Wolf-Parkinson-White Syndrome is caused by an extra piece of heart muscle tissue, present at birth, that disrupts the heart’s electrical system.
“Wanda’s EKG findings indicated she had this syndrome, but we found during the surgery that she actually had more than one of these abnormal pathways,” said Koplan. “Her case ended up being a little more complex than we thought, and we essentially performed two catheter ablations.”
Two months after her surgery, Santana is preparing to return to her home in the Dominican Republic, where she is in her second year of medical school. The village in which she lives has just five hours of electricity per day. She walks a mile uphill to catch her bus to school in Santiago, and when she returns to her home in the evening, she studies by candlelight.

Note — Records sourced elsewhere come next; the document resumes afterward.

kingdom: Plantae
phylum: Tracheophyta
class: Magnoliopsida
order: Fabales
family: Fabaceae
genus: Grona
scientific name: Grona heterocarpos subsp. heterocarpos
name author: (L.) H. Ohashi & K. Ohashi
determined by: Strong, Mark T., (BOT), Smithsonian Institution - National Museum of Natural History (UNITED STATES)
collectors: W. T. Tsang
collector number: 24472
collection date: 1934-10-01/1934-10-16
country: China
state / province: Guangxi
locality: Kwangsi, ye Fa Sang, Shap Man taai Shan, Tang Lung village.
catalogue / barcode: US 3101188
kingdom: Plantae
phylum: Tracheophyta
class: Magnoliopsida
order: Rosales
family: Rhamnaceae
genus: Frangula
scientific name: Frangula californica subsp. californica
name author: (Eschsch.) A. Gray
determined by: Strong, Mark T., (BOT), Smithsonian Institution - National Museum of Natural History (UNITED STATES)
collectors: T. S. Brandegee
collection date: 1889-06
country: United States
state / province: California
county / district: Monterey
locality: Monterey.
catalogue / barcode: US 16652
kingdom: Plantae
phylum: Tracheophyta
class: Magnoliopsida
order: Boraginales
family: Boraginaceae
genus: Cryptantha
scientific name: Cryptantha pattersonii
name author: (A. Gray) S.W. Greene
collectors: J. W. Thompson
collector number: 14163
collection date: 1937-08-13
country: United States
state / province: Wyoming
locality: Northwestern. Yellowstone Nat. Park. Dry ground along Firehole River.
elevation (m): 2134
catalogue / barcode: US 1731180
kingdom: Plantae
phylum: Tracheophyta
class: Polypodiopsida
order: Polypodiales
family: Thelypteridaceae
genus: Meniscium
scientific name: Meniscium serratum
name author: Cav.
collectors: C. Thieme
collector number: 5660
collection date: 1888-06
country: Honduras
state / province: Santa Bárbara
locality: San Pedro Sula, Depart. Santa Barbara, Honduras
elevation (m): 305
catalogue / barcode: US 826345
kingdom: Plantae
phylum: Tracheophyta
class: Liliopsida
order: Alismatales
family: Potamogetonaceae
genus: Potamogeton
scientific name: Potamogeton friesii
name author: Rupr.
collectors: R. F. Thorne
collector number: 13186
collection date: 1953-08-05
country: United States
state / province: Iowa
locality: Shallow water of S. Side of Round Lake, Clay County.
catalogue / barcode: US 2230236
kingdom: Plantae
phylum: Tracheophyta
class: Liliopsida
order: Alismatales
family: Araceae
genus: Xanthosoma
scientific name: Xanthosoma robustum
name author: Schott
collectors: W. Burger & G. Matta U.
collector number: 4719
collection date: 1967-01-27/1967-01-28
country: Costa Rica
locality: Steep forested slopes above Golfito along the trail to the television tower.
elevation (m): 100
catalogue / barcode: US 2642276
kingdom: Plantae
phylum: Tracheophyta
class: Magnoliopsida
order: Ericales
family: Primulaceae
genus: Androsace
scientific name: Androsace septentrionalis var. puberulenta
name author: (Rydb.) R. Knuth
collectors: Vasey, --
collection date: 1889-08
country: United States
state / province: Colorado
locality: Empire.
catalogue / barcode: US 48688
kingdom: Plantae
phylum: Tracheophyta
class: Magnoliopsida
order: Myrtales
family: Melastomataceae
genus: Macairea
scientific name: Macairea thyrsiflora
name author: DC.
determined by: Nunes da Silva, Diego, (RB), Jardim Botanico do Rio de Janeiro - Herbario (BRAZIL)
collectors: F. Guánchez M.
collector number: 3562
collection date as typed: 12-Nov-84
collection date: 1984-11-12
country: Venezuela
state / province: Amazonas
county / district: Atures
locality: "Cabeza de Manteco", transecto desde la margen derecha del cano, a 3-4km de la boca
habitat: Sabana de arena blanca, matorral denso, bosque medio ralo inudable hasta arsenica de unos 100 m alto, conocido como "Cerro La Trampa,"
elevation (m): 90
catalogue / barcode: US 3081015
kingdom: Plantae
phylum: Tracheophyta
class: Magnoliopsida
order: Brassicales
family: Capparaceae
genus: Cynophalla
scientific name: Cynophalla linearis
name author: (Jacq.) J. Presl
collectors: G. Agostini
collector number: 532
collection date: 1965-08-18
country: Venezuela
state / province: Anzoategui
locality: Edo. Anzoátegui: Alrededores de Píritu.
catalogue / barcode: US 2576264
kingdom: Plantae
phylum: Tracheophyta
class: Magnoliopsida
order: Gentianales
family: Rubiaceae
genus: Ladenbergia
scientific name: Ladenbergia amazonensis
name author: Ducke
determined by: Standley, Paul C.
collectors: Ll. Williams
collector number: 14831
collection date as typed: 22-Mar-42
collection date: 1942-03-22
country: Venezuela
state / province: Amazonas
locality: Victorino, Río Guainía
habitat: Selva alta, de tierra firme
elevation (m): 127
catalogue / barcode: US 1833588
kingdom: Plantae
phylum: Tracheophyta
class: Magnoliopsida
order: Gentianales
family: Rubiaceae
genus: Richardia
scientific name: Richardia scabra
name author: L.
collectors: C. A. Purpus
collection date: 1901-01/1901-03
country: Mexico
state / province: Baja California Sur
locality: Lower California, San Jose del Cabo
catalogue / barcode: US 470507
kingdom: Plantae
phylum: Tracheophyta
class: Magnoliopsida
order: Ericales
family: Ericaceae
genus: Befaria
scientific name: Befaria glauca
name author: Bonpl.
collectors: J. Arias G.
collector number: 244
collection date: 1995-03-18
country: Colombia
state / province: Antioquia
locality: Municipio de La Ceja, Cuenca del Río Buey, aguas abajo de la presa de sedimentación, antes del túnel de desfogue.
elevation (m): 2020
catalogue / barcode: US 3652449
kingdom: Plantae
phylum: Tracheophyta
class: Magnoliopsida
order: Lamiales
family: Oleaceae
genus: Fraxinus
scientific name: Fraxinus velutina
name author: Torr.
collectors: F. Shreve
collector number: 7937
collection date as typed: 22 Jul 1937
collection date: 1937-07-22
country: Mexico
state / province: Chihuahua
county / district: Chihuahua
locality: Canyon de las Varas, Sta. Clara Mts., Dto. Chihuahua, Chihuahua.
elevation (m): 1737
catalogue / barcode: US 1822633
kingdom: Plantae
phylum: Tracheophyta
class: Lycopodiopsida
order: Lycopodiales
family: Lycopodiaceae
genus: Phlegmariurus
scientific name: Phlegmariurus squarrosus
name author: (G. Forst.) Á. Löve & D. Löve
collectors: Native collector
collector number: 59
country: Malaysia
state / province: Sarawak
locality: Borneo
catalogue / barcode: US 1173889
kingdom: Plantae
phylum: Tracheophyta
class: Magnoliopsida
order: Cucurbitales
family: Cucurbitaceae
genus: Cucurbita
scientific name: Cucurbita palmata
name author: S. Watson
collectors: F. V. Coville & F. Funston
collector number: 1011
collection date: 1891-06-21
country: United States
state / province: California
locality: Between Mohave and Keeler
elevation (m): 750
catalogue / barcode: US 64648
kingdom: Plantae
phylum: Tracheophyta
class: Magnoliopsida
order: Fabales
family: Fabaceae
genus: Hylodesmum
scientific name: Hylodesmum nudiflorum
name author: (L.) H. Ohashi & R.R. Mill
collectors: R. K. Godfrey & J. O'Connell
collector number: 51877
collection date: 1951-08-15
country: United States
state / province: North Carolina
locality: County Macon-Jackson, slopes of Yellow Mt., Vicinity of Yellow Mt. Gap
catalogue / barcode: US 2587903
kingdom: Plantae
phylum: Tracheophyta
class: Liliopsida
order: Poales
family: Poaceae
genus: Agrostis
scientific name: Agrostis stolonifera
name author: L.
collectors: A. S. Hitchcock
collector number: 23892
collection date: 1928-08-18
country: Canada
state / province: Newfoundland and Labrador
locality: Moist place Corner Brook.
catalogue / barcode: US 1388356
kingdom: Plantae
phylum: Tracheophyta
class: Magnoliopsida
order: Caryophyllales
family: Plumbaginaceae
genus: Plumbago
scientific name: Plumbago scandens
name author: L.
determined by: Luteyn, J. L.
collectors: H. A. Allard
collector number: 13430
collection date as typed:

“She comes from a place that is so dramatically different from what we are used to in Boston,” said Koplan. “To be a part of this program that enables her to receive the care that we’re accustomed to in the U.S. is very rewarding.”
Santana is not yet sure what type of medicine she will specialize in, but is leaning toward pediatrics or obstetrics. And while she still has a few years to go before she becomes a doctor, Pavolis said that Santana has already started paying forward the generosity of which she herself is a recipient.
“She had hair that went down her back when I met her,” he said. “Through her university, she found out about a program to donate hair to children with cancer, and she cut off a whole lifetime’s worth of long hair.”
Santana said she didn’t have to think twice before donating her locks.
“I want to help people, the same way that everyone here helped me,” she said. “I’m so grateful for this new beginning. I can enjoy life.”